A conference is, by definition, a meeting for people to discuss and exchange views. But that's not what party conferences are any longer. Nowadays they have become more akin to party rallies, where like minded people meet to cheer their party leaders. Very little substantive policy decisions are taken at party conferences, regardless of party. The LibDems still have agenda setting powers and discuss minute policy details, but the party leadership does its best to ignore anything uncomfortable which emerges. Their conferences does, it has to be said, still have some meaning. But the conferences of the big two parties are so stage managed, and put on purely as a showcase, that they have little long term meaning. OK, momentous events sometimes happen at party conferences, (witness the ascent of David Cameron at the expense of David Davis) but it is rarely to the advantage of the party concerned. All the travelling media is interested in is seeking out splits, disloyalty and drunken antics. They operate as a herd and once they have decided the conference is tanking, there's no going back.

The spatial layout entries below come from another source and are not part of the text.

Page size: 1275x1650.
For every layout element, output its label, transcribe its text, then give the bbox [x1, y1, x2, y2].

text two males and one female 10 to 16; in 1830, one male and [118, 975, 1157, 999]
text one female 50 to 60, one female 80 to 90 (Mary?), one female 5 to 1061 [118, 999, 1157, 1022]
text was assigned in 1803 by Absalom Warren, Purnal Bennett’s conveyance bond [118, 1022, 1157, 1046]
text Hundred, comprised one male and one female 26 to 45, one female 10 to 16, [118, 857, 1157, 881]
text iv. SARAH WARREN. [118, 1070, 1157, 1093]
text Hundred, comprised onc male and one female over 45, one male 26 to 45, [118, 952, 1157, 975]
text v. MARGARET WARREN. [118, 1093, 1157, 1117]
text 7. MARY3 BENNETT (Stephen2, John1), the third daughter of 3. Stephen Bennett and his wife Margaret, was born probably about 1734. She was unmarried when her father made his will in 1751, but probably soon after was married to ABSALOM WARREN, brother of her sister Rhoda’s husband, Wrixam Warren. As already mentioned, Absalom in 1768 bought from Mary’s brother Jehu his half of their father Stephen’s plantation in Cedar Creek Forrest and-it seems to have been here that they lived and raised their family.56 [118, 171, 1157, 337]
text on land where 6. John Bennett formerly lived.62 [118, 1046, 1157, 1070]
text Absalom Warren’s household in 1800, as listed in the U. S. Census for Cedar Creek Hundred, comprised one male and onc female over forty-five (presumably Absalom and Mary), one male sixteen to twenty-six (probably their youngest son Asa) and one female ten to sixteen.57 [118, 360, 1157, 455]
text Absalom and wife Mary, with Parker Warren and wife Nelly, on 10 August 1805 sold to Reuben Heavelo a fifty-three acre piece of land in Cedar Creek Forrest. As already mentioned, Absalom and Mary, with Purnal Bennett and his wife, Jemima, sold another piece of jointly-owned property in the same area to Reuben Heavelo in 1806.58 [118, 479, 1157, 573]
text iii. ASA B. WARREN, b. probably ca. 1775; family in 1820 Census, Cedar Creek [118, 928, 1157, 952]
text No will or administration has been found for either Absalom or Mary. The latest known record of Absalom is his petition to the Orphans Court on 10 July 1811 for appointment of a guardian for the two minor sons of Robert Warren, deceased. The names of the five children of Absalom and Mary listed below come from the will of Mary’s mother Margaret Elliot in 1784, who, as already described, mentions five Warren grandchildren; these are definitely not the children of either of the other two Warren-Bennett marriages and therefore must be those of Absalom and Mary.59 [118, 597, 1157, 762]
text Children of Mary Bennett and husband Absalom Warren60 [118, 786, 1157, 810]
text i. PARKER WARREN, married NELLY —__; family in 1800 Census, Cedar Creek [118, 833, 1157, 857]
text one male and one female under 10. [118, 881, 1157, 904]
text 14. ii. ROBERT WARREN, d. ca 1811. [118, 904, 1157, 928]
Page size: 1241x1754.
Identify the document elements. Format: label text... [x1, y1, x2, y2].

The only part of most party conferences worth attending is the fringe. Here there can be genuine sparky debate, but again the media is always on the lookout for a negative story. Some leading politicians have given up speaking at fringe meetings because they reckon whatever they say, desperate journalists will jump on any loose language as evidence of a possible leadership bid, or disloyalty to the party leader.

Having said all that, I have attended round twenty Tory Party conferences and several Labour and LibDem conferences too. And I have to say I have enjoyed every one of them*. You meet a lot of different people and it really is a gathering of the tribes. But I still think they they have grown too stage managed and have outlived their usefulness.

Instead of one big party conference each year it would be far better to have two or three regional two day events, spaced throughout the year. They would be party rallies, not full blown conferences, but there would still be opportunities for fringe events and the usual networking and social events. The reason why younger people often cannot attend four day party conferences is because they can't get time off work. If the events ran from Friday afternoon to Sunday lunchtime, a wider range of people would be able to attend. At the moment, all the party conferences are dominated by people who either work in politics, have the time to attend or are ultimate political geeks. Luckily, I qualify on all three counts!

So let's open things up, attract a more diverse range of people and move with the times.

As Mrs Merton would say, let's have a mass debate!

* UPDATE: Actually I take that back. I did not enjoy the 2005 Tory conference at all. Not one little bit!